(Data entries)

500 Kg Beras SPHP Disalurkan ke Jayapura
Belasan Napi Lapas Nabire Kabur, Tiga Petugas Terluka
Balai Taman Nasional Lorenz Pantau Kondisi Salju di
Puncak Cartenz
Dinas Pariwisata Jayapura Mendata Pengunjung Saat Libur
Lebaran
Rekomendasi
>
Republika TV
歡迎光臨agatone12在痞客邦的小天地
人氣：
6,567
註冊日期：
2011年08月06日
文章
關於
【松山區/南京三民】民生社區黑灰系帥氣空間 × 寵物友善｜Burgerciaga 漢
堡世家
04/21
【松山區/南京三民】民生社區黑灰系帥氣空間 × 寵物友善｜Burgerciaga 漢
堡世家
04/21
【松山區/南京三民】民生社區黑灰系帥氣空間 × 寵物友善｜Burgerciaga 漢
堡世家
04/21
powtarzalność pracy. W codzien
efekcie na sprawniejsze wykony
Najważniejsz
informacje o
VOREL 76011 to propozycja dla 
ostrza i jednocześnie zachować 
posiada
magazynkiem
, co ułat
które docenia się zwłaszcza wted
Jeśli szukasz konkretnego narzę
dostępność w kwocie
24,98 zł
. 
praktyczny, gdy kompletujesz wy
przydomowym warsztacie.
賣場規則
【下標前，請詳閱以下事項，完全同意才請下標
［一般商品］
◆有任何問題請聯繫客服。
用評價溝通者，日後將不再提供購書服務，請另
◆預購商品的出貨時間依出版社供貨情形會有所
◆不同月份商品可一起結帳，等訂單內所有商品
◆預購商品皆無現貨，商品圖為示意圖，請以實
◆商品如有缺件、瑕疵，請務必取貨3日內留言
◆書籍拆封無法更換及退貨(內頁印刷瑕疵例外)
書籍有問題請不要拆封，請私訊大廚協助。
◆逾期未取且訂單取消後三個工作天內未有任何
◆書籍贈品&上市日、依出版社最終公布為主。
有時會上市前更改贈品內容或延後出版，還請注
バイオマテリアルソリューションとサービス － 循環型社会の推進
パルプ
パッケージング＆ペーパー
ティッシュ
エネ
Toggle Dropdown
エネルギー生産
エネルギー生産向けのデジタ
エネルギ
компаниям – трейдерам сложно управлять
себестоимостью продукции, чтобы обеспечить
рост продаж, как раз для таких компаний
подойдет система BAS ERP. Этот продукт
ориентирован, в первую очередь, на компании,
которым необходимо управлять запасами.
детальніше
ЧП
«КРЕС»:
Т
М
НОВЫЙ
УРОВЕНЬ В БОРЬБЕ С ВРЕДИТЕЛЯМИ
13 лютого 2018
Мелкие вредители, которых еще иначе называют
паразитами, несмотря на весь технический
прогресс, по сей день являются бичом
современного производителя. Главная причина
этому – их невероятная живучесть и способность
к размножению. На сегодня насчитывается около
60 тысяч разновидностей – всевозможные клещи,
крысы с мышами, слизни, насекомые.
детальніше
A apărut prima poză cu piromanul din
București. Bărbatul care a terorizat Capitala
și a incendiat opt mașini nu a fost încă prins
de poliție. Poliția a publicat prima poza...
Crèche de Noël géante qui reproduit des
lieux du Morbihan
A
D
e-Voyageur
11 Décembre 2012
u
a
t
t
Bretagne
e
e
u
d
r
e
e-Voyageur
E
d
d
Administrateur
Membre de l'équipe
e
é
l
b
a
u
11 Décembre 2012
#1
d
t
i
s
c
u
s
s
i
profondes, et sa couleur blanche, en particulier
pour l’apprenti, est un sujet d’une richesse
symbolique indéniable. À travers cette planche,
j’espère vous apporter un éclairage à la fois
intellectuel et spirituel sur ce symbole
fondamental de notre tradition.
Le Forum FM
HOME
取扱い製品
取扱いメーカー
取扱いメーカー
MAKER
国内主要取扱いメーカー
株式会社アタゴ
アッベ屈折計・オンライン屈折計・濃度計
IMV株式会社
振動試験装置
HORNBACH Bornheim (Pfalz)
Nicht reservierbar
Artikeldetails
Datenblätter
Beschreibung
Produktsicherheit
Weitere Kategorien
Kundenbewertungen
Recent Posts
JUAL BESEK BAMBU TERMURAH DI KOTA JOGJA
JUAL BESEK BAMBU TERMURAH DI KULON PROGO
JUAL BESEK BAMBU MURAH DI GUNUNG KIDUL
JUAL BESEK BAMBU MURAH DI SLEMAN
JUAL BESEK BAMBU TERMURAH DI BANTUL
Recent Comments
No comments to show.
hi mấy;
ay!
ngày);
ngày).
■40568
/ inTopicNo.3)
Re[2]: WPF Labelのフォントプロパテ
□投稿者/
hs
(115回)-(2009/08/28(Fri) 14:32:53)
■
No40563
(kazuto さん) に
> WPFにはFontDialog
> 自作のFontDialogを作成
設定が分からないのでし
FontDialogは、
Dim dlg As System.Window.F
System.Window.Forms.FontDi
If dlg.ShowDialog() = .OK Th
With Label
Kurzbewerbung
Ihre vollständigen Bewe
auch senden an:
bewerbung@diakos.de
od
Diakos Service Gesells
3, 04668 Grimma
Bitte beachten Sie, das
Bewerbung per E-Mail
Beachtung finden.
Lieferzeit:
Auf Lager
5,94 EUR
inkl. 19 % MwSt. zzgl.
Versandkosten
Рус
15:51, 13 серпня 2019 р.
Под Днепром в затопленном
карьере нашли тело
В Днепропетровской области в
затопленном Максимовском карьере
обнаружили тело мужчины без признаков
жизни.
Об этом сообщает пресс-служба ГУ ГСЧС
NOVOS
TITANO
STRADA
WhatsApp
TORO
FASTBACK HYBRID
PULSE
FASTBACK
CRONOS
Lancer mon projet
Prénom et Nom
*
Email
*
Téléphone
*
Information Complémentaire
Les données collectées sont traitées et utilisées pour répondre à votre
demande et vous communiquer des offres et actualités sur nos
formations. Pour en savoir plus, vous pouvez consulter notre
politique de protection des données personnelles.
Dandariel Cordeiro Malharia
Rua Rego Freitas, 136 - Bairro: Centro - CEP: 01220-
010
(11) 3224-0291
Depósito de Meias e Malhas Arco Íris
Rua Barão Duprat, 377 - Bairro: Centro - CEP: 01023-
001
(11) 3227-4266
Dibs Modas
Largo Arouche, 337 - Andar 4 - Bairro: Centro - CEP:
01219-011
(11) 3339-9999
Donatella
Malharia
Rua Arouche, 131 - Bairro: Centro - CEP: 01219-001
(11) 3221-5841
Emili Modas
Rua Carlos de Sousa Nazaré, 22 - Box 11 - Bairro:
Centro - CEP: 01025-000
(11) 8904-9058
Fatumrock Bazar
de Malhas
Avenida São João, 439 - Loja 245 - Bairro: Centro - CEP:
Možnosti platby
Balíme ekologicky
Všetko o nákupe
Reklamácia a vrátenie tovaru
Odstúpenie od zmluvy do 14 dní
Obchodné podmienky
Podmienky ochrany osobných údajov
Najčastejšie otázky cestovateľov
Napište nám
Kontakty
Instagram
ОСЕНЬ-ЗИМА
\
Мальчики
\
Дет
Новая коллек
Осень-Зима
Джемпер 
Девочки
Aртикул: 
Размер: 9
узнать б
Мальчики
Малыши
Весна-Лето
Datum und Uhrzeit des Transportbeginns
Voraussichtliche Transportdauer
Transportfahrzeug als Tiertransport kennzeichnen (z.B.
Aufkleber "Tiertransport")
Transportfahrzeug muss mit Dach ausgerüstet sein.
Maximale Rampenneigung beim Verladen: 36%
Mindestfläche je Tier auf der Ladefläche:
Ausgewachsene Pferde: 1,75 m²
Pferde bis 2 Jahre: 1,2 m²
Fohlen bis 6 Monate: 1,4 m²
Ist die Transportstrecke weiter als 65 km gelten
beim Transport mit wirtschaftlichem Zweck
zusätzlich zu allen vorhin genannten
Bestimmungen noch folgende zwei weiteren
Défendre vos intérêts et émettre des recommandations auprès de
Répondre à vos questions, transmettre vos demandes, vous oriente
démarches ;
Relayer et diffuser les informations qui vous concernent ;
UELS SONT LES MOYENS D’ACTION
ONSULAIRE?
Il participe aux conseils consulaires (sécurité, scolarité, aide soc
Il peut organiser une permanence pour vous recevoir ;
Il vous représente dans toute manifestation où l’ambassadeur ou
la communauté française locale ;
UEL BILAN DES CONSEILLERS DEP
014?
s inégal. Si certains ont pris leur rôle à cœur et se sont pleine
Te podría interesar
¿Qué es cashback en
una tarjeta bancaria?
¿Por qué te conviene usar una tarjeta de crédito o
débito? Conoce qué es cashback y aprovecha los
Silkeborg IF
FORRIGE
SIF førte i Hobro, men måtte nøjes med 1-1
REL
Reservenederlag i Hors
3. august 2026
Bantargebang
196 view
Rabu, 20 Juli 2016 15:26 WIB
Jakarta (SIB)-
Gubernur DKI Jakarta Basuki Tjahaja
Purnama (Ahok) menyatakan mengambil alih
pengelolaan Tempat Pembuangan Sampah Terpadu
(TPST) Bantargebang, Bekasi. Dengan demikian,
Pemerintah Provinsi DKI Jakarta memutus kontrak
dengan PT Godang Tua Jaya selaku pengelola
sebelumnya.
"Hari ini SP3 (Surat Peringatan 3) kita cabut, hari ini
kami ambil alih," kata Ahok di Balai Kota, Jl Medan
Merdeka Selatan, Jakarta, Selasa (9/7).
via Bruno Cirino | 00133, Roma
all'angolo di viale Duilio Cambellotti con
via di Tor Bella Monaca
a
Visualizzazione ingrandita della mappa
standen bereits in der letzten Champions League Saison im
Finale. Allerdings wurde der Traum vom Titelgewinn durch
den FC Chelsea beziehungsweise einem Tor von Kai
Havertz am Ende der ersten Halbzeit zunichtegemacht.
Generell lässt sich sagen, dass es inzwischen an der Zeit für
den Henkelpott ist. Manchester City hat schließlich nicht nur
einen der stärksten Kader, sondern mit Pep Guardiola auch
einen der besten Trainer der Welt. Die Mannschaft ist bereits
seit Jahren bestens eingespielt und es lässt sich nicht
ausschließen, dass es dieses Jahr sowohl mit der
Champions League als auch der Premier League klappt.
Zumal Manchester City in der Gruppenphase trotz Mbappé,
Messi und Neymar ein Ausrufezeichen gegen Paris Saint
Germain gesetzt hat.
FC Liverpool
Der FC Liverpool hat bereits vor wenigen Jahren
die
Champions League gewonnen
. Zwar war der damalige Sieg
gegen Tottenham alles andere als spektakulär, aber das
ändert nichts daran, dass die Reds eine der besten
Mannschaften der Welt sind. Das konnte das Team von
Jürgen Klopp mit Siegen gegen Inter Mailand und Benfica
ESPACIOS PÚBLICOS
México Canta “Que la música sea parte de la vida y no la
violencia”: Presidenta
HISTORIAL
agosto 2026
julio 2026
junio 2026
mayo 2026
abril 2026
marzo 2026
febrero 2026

**What the task asks:** Reproduce the data word for word, beginning at its first line and stopping after the line that contains "которым необходимо управлять запасами.".

**Result:**
500 Kg Beras SPHP Disalurkan ke Jayapura
Belasan Napi Lapas Nabire Kabur, Tiga Petugas Terluka
Balai Taman Nasional Lorenz Pantau Kondisi Salju di
Puncak Cartenz
Dinas Pariwisata Jayapura Mendata Pengunjung Saat Libur
Lebaran
Rekomendasi
>
Republika TV
歡迎光臨agatone12在痞客邦的小天地
人氣：
6,567
註冊日期：
2011年08月06日
文章
關於
【松山區/南京三民】民生社區黑灰系帥氣空間 × 寵物友善｜Burgerciaga 漢
堡世家
04/21
【松山區/南京三民】民生社區黑灰系帥氣空間 × 寵物友善｜Burgerciaga 漢
堡世家
04/21
【松山區/南京三民】民生社區黑灰系帥氣空間 × 寵物友善｜Burgerciaga 漢
堡世家
04/21
powtarzalność pracy. W codzien
efekcie na sprawniejsze wykony
Najważniejsz
informacje o
VOREL 76011 to propozycja dla 
ostrza i jednocześnie zachować 
posiada
magazynkiem
, co ułat
które docenia się zwłaszcza wted
Jeśli szukasz konkretnego narzę
dostępność w kwocie
24,98 zł
. 
praktyczny, gdy kompletujesz wy
przydomowym warsztacie.
賣場規則
【下標前，請詳閱以下事項，完全同意才請下標
［一般商品］
◆有任何問題請聯繫客服。
用評價溝通者，日後將不再提供購書服務，請另
◆預購商品的出貨時間依出版社供貨情形會有所
◆不同月份商品可一起結帳，等訂單內所有商品
◆預購商品皆無現貨，商品圖為示意圖，請以實
◆商品如有缺件、瑕疵，請務必取貨3日內留言
◆書籍拆封無法更換及退貨(內頁印刷瑕疵例外)
書籍有問題請不要拆封，請私訊大廚協助。
◆逾期未取且訂單取消後三個工作天內未有任何
◆書籍贈品&上市日、依出版社最終公布為主。
有時會上市前更改贈品內容或延後出版，還請注
バイオマテリアルソリューションとサービス － 循環型社会の推進
パルプ
パッケージング＆ペーパー
ティッシュ
エネ
Toggle Dropdown
エネルギー生産
エネルギー生産向けのデジタ
エネルギ
компаниям – трейдерам сложно управлять
себестоимостью продукции, чтобы обеспечить
рост продаж, как раз для таких компаний
подойдет система BAS ERP. Этот продукт
ориентирован, в первую очередь, на компании,
которым необходимо управлять запасами.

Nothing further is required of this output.